(Task brief) Go through the records and report each line in which the word "person" occurs.

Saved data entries
+ + + + +

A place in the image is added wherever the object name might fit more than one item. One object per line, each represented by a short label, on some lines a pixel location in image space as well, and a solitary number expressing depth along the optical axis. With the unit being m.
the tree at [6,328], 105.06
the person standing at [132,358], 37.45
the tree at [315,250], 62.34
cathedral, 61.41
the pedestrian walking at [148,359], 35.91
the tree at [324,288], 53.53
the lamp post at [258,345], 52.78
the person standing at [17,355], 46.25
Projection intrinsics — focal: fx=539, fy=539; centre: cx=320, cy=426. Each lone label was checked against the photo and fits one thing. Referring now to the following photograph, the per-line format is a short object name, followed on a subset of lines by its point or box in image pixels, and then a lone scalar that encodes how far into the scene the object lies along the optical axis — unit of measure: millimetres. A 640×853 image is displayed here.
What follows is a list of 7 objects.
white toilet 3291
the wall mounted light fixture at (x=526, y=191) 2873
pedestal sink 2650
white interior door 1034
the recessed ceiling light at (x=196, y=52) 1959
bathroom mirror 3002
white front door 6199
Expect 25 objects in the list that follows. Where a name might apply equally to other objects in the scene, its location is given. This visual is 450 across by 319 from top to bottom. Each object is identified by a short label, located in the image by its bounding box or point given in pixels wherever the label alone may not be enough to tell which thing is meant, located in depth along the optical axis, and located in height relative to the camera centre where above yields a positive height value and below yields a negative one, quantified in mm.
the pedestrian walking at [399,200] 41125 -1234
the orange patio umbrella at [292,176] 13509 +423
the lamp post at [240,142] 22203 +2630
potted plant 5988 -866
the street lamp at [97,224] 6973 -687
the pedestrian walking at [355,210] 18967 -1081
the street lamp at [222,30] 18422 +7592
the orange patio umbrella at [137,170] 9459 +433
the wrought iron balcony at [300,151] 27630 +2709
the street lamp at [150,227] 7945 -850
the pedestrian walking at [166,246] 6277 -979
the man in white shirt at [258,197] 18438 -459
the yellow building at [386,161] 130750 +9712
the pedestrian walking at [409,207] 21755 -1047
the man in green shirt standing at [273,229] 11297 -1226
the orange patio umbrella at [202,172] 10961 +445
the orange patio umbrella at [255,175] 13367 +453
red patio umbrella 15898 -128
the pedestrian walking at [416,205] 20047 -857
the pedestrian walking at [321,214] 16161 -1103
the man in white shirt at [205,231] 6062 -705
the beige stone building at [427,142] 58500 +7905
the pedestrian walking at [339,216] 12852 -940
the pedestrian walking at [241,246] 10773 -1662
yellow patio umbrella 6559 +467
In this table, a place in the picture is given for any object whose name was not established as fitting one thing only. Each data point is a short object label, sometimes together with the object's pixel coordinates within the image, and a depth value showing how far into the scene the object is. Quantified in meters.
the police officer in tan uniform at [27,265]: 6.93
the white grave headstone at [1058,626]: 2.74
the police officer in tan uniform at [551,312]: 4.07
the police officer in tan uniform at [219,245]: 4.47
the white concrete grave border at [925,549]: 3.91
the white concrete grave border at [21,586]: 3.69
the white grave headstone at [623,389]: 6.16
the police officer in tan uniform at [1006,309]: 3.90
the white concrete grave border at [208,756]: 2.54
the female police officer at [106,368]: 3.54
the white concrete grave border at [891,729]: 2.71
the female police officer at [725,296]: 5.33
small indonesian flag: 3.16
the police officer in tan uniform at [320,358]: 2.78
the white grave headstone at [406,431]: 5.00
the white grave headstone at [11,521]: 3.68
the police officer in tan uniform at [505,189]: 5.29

+ + + + +

(Response area)
the person standing at [132,358], 37.45
the person standing at [17,355], 46.25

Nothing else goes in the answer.